- **Data shown**:
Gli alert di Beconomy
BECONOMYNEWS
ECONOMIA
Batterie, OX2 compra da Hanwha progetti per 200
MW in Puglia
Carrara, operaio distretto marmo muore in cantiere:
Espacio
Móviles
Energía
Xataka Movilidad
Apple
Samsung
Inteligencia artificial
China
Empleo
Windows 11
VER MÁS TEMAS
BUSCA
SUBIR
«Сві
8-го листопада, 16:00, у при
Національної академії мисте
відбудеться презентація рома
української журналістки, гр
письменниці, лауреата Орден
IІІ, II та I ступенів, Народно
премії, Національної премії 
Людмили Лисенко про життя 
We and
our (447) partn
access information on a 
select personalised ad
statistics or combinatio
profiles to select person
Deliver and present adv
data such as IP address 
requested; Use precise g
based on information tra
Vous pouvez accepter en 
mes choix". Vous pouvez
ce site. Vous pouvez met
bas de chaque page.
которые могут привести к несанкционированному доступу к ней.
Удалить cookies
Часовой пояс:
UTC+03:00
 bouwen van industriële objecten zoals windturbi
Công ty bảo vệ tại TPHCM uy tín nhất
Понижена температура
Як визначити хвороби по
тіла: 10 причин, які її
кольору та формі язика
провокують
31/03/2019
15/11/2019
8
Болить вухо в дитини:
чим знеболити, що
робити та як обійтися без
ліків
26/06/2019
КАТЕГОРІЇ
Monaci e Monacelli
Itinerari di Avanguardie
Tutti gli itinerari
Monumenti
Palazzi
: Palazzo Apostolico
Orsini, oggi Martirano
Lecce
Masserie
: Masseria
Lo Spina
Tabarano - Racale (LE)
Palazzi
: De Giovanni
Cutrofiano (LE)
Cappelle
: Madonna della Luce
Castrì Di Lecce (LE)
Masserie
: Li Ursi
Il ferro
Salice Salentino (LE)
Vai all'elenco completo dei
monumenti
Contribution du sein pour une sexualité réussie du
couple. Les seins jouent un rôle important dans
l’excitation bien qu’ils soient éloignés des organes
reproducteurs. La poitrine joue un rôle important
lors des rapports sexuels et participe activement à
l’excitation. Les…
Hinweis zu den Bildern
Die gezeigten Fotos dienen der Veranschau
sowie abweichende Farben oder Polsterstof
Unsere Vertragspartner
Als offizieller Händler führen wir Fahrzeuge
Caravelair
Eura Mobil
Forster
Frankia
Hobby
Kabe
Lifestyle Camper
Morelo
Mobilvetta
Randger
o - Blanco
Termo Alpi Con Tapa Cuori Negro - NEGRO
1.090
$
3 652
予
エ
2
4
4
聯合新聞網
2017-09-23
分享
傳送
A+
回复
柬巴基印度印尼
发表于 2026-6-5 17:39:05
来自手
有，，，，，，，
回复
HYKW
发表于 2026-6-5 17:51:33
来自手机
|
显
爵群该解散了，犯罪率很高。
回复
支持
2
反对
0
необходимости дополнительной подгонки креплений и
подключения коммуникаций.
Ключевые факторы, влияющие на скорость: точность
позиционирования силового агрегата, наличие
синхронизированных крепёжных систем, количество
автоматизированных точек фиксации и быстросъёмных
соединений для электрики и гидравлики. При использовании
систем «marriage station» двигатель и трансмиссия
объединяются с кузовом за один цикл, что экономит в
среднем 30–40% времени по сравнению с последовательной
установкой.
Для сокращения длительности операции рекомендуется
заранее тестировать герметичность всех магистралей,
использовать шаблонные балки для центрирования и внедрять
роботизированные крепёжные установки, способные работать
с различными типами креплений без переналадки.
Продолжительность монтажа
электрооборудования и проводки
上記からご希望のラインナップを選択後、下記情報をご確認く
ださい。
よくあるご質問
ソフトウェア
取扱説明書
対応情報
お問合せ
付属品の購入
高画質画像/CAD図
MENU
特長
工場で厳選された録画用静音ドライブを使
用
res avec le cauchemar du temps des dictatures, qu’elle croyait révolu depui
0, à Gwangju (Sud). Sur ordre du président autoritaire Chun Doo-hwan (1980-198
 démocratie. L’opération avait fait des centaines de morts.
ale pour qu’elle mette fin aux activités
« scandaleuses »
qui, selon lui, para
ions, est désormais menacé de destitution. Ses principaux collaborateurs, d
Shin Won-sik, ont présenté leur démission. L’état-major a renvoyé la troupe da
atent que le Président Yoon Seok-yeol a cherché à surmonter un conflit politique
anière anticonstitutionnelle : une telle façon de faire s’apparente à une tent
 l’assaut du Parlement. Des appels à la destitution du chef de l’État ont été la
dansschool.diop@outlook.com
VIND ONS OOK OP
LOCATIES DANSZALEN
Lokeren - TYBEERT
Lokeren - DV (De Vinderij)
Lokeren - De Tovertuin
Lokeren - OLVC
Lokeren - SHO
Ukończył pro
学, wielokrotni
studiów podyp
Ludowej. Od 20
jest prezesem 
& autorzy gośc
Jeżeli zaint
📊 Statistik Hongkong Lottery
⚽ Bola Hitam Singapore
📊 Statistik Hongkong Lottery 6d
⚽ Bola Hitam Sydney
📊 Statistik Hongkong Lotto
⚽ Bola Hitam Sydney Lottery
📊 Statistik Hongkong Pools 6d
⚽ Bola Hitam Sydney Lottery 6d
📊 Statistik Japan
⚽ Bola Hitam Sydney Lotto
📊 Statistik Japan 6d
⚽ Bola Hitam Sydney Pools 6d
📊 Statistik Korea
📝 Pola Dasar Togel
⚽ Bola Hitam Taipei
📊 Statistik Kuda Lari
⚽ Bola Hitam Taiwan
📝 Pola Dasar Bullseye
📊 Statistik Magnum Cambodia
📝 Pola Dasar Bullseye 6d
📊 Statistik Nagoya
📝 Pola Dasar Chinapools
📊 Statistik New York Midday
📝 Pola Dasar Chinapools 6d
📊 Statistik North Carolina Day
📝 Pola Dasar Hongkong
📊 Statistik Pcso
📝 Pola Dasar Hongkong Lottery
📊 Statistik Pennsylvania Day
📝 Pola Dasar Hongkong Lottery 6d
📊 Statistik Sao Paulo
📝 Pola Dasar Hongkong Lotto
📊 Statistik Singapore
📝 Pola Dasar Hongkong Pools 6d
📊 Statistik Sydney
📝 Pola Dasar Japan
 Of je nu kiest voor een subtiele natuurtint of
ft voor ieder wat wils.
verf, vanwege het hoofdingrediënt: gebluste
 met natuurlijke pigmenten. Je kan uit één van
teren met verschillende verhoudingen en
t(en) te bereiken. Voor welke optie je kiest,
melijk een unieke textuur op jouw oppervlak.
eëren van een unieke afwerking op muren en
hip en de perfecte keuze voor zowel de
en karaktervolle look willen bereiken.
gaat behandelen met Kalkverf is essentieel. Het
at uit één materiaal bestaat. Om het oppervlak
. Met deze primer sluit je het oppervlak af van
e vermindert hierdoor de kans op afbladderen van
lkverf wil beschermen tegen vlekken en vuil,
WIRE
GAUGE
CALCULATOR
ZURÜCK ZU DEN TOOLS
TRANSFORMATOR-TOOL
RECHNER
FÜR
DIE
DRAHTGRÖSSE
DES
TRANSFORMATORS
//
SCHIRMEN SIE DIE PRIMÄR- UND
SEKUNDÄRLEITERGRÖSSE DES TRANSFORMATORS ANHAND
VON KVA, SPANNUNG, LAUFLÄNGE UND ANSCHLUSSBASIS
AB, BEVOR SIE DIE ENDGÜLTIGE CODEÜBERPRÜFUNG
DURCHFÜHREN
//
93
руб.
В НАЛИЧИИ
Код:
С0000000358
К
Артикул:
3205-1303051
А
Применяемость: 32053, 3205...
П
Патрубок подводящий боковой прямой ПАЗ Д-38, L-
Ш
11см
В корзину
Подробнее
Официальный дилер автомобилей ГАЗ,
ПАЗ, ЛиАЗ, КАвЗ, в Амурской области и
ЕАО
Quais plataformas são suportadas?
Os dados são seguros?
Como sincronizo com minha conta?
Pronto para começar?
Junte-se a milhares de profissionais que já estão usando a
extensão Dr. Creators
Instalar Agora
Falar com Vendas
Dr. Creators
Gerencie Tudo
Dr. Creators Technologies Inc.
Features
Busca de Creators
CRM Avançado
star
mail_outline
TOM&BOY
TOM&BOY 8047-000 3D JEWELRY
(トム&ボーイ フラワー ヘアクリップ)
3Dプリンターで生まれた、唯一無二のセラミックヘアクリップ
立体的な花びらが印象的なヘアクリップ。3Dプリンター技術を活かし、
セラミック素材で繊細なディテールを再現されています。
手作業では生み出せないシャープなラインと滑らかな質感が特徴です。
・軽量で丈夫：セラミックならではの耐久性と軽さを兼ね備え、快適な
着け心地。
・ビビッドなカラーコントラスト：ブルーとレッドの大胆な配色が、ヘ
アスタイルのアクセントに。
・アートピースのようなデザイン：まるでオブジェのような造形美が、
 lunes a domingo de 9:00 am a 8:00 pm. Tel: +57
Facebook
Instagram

- **What is expected**: Update the rows from the start through the line containing "которые могут привести" by replacing "Apple" with "Google". Leave everything else in that stretch unchanged.

- **Answer space**:
Gli alert di Beconomy
BECONOMYNEWS
ECONOMIA
Batterie, OX2 compra da Hanwha progetti per 200
MW in Puglia
Carrara, operaio distretto marmo muore in cantiere:
Espacio
Móviles
Energía
Xataka Movilidad
Google
Samsung
Inteligencia artificial
China
Empleo
Windows 11
VER MÁS TEMAS
BUSCA
SUBIR
«Сві
8-го листопада, 16:00, у при
Національної академії мисте
відбудеться презентація рома
української журналістки, гр
письменниці, лауреата Орден
IІІ, II та I ступенів, Народно
премії, Національної премії 
Людмили Лисенко про життя 
We and
our (447) partn
access information on a 
select personalised ad
statistics or combinatio
profiles to select person
Deliver and present adv
data such as IP address 
requested; Use precise g
based on information tra
Vous pouvez accepter en 
mes choix". Vous pouvez
ce site. Vous pouvez met
bas de chaque page.
которые могут привести к несанкционированному доступу к ней.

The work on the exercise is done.